Note: This assumes you are logged into your quay.io account on your local machine, and your kubeconfig is pointing to the cluster you want to deploy InstaScale on.

Running an InstaScale deployment locally with Visual Studio Code

  • Deploy MCAD using steps here.

  • In Visual Studio Code update .vscode/launch.json so that "KUBECONFIG" points to your Kubernetes config file.

  • If you changed the namespace in config/default/kustomization.yaml update the args[] in launch.json to include "--configs-namespace=<YOUR_NAMESPACE>", "--ocm-secret-namespace=<YOUR_NAMESPACE>".

  • You can now run the local deployment with the debugger.

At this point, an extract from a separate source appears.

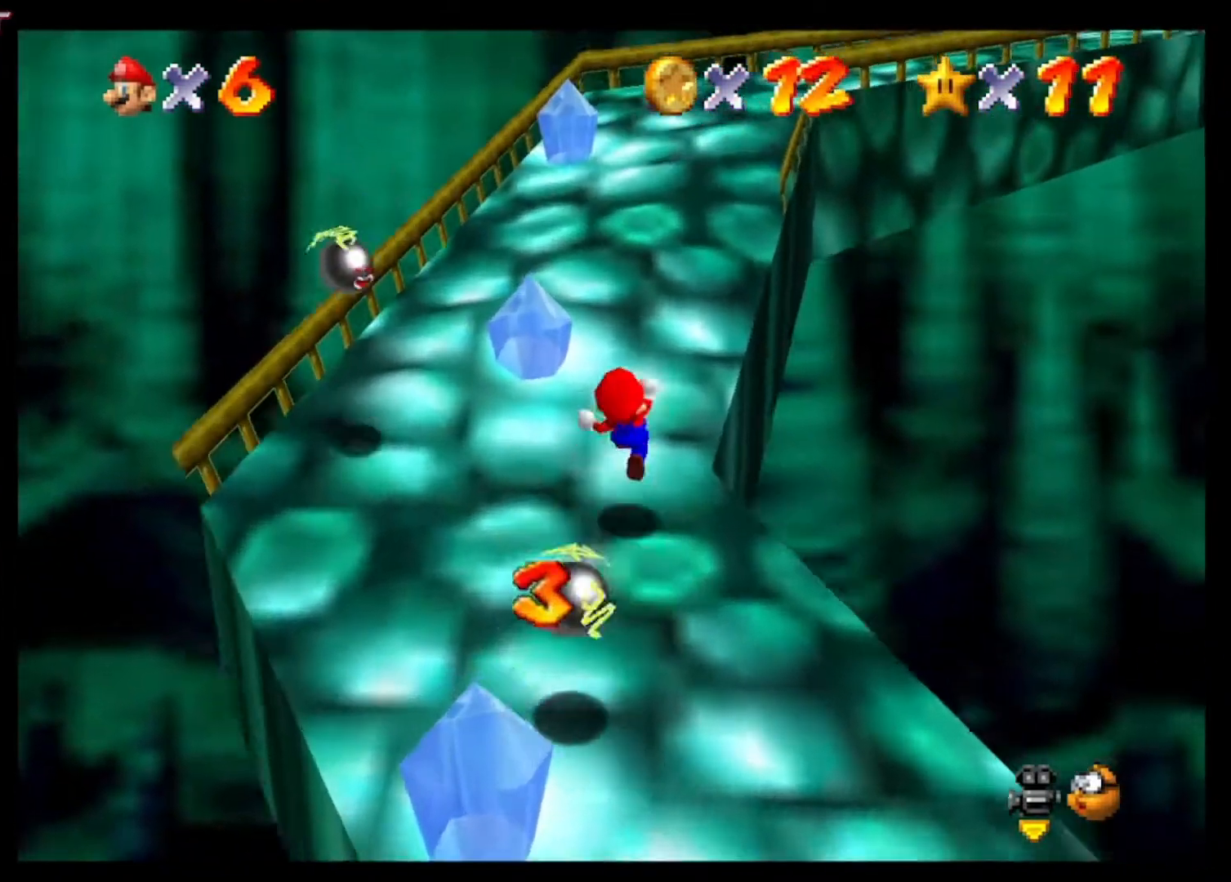
{"buttons": ["A", "L2"], "left_stick": "up-left", "right_stick": "center", "events": [[33, "A", "up"], [367, "left_stick", "up-left"], [500, "A", "down"]]}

Running locally with a OSD cluster

Running InstaScale locally to an OSD cluster requires extra steps from the above.

  • Add the instascale-ocm-secret
    • Get your API token from here
    • Navigate to Workloads -> secrets
    • Select your project to instascale-system
    • Click Create -> Key/value secret
    • Secret name: instascale-ocm-secret
    • Key: token
    • Value: <YOUR_API_TOKEN>
    • Click Create

Scaling Machines with a Self-Managed OCP Cluster using AWS

To scale machines of a certain type you need to create a MachineSet by following this guide here.

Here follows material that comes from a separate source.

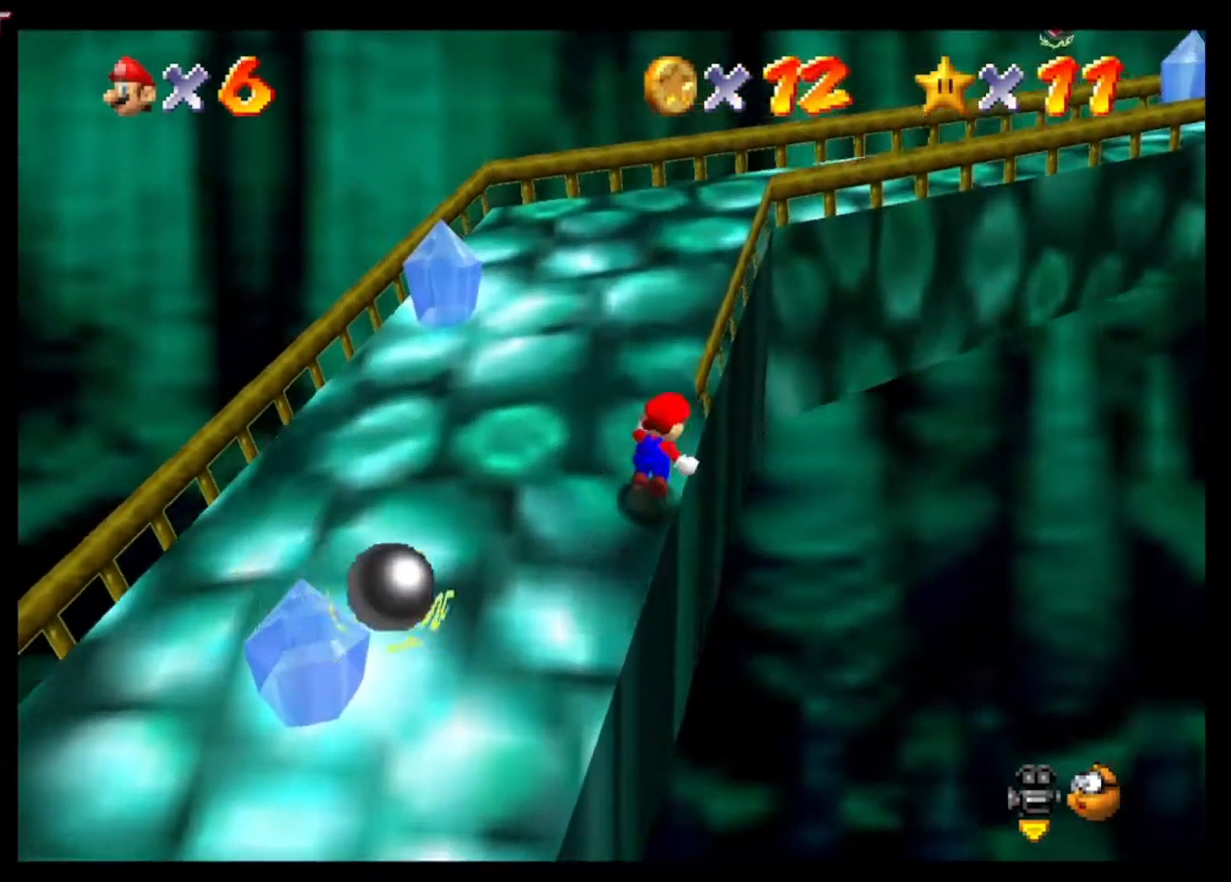
{"buttons": ["L2"], "left_stick": "up", "right_stick": "center", "events": [[233, "left_stick", "up"], [433, "A", "up"]]}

  • On your Cluster Dashboard go to Compute -> Create MachineSet.
  • Paste in your new MachineSet you created based off of the guide and click Create.
  • Your MachineSet should now appear.
  • Attempt to scale machines of the same machine type as your MachineSet template using InstaScale.
  • The MachineSet replicas should increase by the number of replicas you have specified.

Testing

Run tests with command:

go test -v ./controllers/

Release process

Prerequisite:

  1. Run instascale-release.yml action.
  2. Verify that instascale-release.yml action passed successfully.